◆ **Requirements**
Find each line in the entries below that contains the word "number", and copy those lines out.

Dataset excerpts
________
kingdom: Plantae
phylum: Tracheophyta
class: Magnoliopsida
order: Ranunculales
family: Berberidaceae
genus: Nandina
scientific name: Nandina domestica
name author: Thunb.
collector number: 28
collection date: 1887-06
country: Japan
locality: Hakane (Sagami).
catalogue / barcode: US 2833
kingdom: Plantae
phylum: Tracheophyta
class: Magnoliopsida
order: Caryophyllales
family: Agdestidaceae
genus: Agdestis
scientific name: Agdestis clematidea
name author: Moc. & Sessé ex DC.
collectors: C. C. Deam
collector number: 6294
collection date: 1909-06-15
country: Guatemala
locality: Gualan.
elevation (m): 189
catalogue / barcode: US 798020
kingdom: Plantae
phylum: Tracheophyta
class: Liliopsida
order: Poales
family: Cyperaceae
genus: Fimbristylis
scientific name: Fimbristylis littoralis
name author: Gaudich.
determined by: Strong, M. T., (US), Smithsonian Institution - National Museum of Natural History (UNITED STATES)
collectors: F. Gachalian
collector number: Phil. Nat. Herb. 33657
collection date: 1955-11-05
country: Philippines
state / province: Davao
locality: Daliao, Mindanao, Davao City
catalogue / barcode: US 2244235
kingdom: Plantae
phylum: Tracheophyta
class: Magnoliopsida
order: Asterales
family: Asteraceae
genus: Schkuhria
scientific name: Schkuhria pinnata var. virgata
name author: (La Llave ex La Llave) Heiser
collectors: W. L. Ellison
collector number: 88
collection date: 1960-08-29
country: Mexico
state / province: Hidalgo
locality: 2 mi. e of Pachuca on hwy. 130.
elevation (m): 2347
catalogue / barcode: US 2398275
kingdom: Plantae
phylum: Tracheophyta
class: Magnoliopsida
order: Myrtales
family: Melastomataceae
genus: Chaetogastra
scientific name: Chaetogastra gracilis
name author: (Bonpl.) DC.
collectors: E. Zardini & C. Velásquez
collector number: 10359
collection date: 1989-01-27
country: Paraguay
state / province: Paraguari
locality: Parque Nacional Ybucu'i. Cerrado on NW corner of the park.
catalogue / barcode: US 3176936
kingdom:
________
◆ **Response**
collector number: 28
collector number: 6294
collector number: Phil. Nat. Herb. 33657
collector number: 88
collector number: 10359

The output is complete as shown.